→ **Problem statement**
In your answer, give each entry again exactly as it appears.

Source records:
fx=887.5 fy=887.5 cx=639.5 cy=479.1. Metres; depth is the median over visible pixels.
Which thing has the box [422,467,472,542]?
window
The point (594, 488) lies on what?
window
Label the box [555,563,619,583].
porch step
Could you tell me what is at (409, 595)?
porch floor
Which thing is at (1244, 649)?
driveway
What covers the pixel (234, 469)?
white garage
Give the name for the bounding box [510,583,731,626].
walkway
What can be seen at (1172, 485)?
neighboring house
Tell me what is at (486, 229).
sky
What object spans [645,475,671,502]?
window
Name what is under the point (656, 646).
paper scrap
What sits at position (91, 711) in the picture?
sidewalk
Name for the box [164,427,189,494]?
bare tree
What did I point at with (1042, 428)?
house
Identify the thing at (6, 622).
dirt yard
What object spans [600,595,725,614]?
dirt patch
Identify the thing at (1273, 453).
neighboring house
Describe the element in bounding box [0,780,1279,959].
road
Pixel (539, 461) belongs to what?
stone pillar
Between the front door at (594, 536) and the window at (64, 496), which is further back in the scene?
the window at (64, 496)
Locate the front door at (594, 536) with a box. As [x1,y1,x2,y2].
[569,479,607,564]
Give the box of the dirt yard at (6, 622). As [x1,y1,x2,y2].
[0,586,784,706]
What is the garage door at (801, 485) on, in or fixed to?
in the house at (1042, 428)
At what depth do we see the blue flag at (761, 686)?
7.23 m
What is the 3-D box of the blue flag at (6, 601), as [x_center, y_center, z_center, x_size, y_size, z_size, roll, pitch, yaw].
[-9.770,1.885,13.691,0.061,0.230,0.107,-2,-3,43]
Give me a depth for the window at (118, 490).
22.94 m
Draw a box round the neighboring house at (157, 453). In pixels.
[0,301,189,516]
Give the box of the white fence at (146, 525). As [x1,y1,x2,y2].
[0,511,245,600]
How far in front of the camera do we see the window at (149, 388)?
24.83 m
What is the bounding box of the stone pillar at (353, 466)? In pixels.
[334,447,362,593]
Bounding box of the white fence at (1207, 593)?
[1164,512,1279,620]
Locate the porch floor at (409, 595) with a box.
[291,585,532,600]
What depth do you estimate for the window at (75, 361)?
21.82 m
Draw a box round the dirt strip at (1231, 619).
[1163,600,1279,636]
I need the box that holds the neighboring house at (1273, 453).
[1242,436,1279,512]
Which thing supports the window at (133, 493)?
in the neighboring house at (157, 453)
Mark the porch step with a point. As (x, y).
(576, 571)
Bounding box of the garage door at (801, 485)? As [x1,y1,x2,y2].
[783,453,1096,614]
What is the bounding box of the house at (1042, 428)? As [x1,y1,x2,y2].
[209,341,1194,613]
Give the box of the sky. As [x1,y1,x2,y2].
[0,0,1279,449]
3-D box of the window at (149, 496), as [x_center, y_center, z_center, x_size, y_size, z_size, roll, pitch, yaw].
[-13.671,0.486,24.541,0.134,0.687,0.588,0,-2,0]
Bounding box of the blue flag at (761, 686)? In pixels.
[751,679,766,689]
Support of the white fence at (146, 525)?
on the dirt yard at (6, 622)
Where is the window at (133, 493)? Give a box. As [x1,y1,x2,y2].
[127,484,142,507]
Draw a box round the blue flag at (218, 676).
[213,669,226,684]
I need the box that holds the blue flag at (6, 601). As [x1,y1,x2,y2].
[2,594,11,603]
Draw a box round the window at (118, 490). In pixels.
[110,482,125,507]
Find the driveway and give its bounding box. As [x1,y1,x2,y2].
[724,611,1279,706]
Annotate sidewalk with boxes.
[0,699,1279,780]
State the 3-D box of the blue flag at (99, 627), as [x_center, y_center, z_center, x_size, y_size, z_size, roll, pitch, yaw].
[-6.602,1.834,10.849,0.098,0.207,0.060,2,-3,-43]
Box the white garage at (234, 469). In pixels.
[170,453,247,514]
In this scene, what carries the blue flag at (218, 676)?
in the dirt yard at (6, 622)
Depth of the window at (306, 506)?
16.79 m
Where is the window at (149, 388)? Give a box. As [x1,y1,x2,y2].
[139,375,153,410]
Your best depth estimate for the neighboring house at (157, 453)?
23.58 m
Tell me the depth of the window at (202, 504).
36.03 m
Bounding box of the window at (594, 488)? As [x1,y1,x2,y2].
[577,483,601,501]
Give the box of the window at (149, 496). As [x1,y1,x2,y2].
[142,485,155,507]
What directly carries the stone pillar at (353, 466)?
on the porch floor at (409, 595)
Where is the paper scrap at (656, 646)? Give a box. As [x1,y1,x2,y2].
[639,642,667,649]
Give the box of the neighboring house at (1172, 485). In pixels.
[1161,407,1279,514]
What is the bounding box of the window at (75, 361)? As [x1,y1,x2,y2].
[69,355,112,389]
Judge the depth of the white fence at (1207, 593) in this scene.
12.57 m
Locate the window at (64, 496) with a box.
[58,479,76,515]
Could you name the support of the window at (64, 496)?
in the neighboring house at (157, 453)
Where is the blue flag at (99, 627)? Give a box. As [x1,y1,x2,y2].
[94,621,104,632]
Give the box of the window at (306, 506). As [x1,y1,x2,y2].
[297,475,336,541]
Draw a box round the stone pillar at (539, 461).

→ **Task response**
fx=887.5 fy=887.5 cx=639.5 cy=479.1. Metres; depth is the median over visible pixels.
Which thing has the box [422,467,472,542]?
window
The point (594, 488) lies on what?
window
Label the box [555,563,619,583].
porch step
Could you tell me what is at (409, 595)?
porch floor
Which thing is at (1244, 649)?
driveway
What covers the pixel (234, 469)?
white garage
Give the name for the bounding box [510,583,731,626].
walkway
What can be seen at (1172, 485)?
neighboring house
Tell me what is at (486, 229).
sky
What object spans [645,475,671,502]?
window
Name what is under the point (656, 646).
paper scrap
What sits at position (91, 711) in the picture?
sidewalk
Name for the box [164,427,189,494]?
bare tree
What did I point at with (1042, 428)?
house
Identify the thing at (6, 622).
dirt yard
What object spans [600,595,725,614]?
dirt patch
Identify the thing at (1273, 453).
neighboring house
Describe the element in bounding box [0,780,1279,959].
road
Pixel (539, 461) belongs to what?
stone pillar
Between the front door at (594, 536) and the window at (64, 496), which is further back in the scene?
the window at (64, 496)
Locate the front door at (594, 536) with a box. As [x1,y1,x2,y2].
[569,479,607,564]
Give the box of the dirt yard at (6, 622). As [x1,y1,x2,y2].
[0,586,784,706]
What is the garage door at (801, 485) on, in or fixed to?
in the house at (1042, 428)
At what depth do we see the blue flag at (761, 686)?
7.23 m
What is the 3-D box of the blue flag at (6, 601), as [x_center, y_center, z_center, x_size, y_size, z_size, roll, pitch, yaw].
[-9.770,1.885,13.691,0.061,0.230,0.107,-2,-3,43]
Give me a depth for the window at (118, 490).
22.94 m
Draw a box round the neighboring house at (157, 453). In pixels.
[0,301,189,516]
Give the box of the white fence at (146, 525). As [x1,y1,x2,y2].
[0,511,245,600]
How far in front of the camera do we see the window at (149, 388)?
24.83 m
What is the bounding box of the stone pillar at (353, 466)? In pixels.
[334,447,362,593]
Bounding box of the white fence at (1207, 593)?
[1164,512,1279,620]
Locate the porch floor at (409, 595) with a box.
[291,585,532,600]
What depth do you estimate for the window at (75, 361)?
21.82 m
Draw a box round the dirt strip at (1231, 619).
[1163,600,1279,636]
I need the box that holds the neighboring house at (1273, 453).
[1242,436,1279,512]
Which thing supports the window at (133, 493)?
in the neighboring house at (157, 453)
Mark the porch step with a point. As (x, y).
(576, 571)
Bounding box of the garage door at (801, 485)? As [x1,y1,x2,y2].
[783,453,1096,614]
What is the bounding box of the house at (1042, 428)? As [x1,y1,x2,y2].
[209,341,1194,613]
Give the box of the sky. As [x1,y1,x2,y2].
[0,0,1279,449]
3-D box of the window at (149, 496), as [x_center, y_center, z_center, x_size, y_size, z_size, roll, pitch, yaw].
[-13.671,0.486,24.541,0.134,0.687,0.588,0,-2,0]
Bounding box of the blue flag at (761, 686)? In pixels.
[751,679,766,689]
Support of the white fence at (146, 525)?
on the dirt yard at (6, 622)
Where is the window at (133, 493)? Give a box. As [x1,y1,x2,y2].
[127,484,142,507]
Draw a box round the blue flag at (218, 676).
[213,669,226,684]
I need the box that holds the blue flag at (6, 601). As [x1,y1,x2,y2].
[2,594,11,603]
Draw a box round the window at (118, 490). In pixels.
[110,482,125,507]
Find the driveway and give its bounding box. As [x1,y1,x2,y2].
[724,611,1279,706]
Annotate sidewalk with boxes.
[0,699,1279,780]
State the 3-D box of the blue flag at (99, 627), as [x_center, y_center, z_center, x_size, y_size, z_size, roll, pitch, yaw].
[-6.602,1.834,10.849,0.098,0.207,0.060,2,-3,-43]
Box the white garage at (234, 469). In pixels.
[170,453,247,514]
In this scene, what carries the blue flag at (218, 676)?
in the dirt yard at (6, 622)
Depth of the window at (306, 506)?
16.79 m
Where is the window at (149, 388)? Give a box. As [x1,y1,x2,y2].
[139,375,153,410]
Your best depth estimate for the neighboring house at (157, 453)?
23.58 m
Tell me the depth of the window at (202, 504).
36.03 m
Bounding box of the window at (594, 488)? As [x1,y1,x2,y2].
[577,483,601,501]
Give the box of the window at (149, 496). As [x1,y1,x2,y2].
[142,485,155,507]
What directly carries the stone pillar at (353, 466)?
on the porch floor at (409, 595)
Where is the paper scrap at (656, 646)? Give a box. As [x1,y1,x2,y2].
[639,642,667,649]
Give the box of the neighboring house at (1172, 485). In pixels.
[1161,407,1279,514]
What is the bounding box of the window at (75, 361)? As [x1,y1,x2,y2].
[69,355,112,389]
Judge the depth of the white fence at (1207, 593) in this scene.
12.57 m
Locate the window at (64, 496) with a box.
[58,479,76,515]
Could you name the support of the window at (64, 496)?
in the neighboring house at (157, 453)
Where is the blue flag at (99, 627)? Give a box. As [x1,y1,x2,y2].
[94,621,104,632]
Give the box of the window at (306, 506). As [x1,y1,x2,y2].
[297,475,336,541]
Draw a box round the stone pillar at (539, 461).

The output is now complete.